- **Information shown**
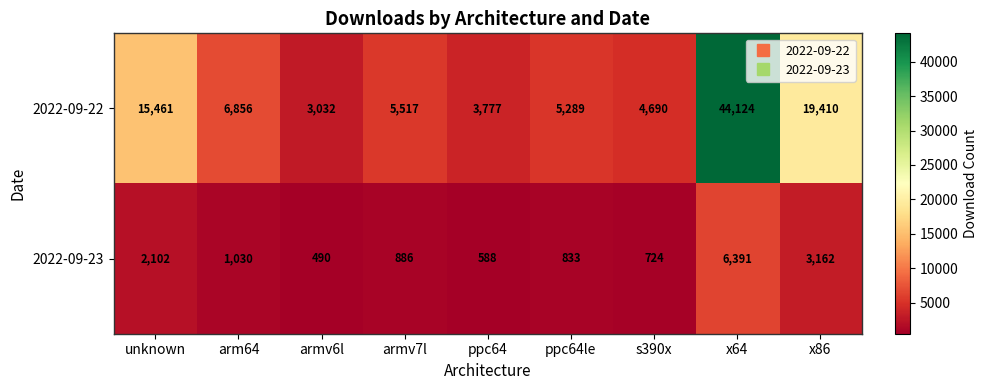

What is the difference between the 2022-09-23 values at armv6l and ppc64?

98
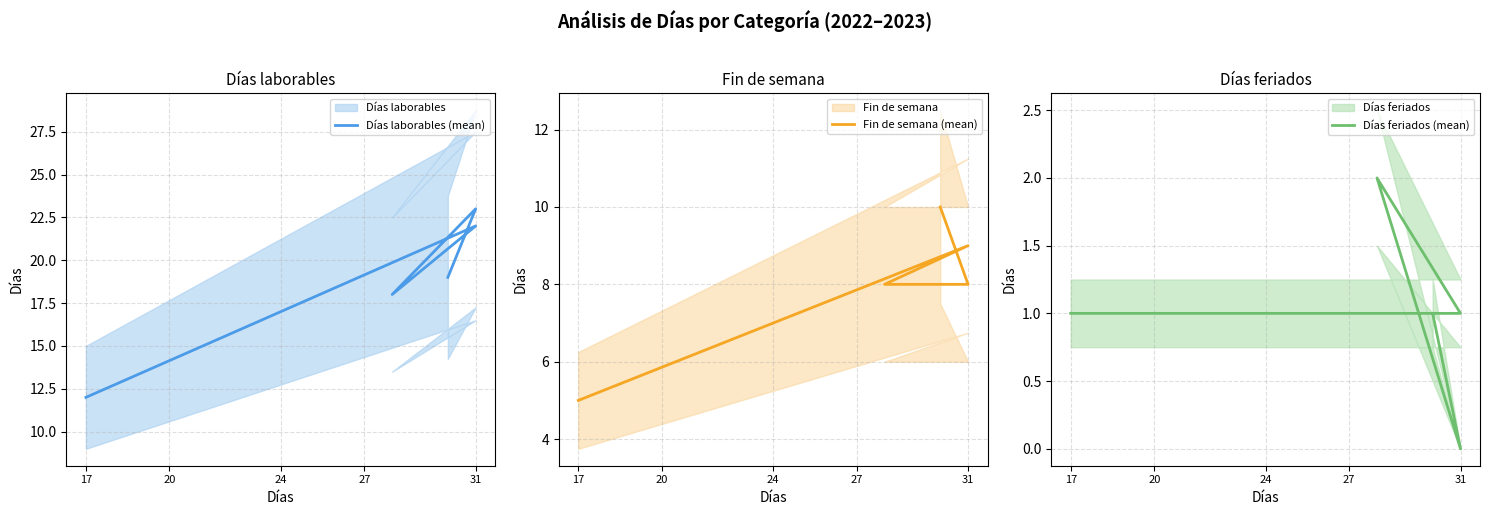

Which series has the largest range (max minus min)?

Días laborables (mean)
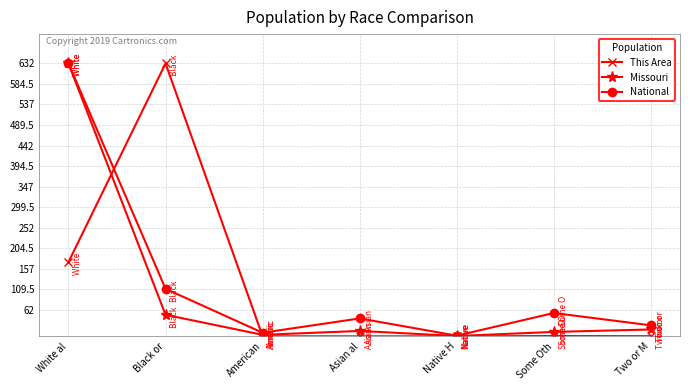

Is it true that This Area equals -409.4 at Asian al?

False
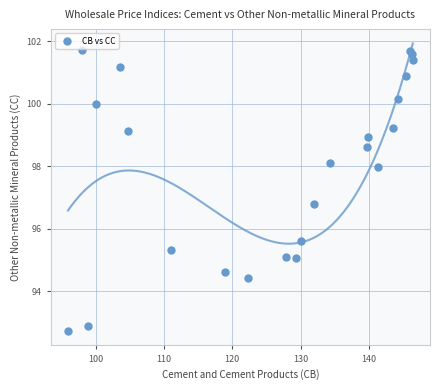

What Y value in the scatter plot is closest to 97?

96.8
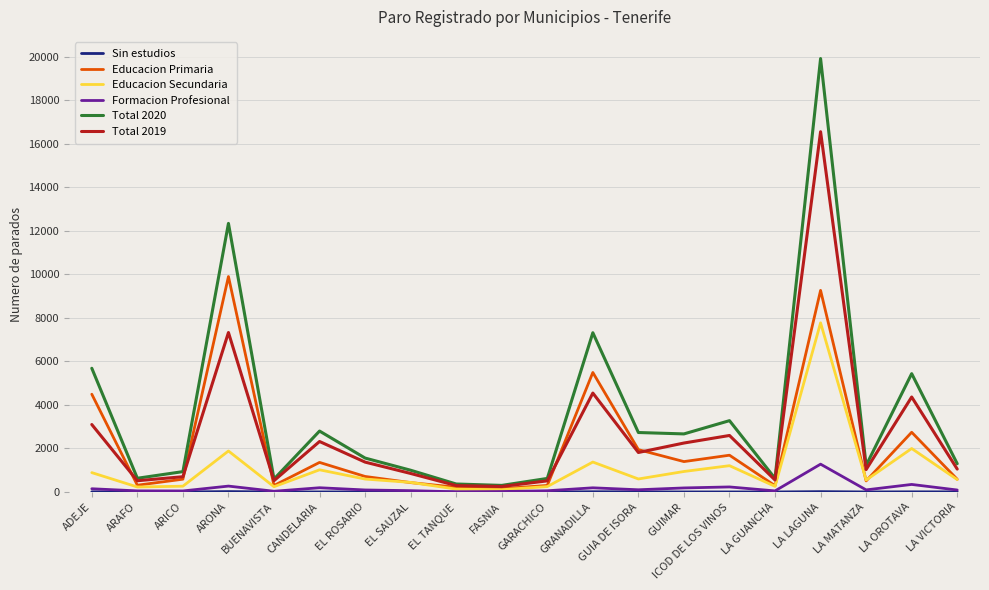

Which series has the largest range (max minus min)?

Total 2020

- **Problem statement**
Retype all of the lines above word for word, leaving out the pictures.

- **Exercise output**
What is the difference between the 2022-09-23 values at armv6l and ppc64?

98

Which series has the largest range (max minus min)?

Días laborables (mean)

Is it true that This Area equals -409.4 at Asian al?

False

What Y value in the scatter plot is closest to 97?

96.8

Which series has the largest range (max minus min)?

Total 2020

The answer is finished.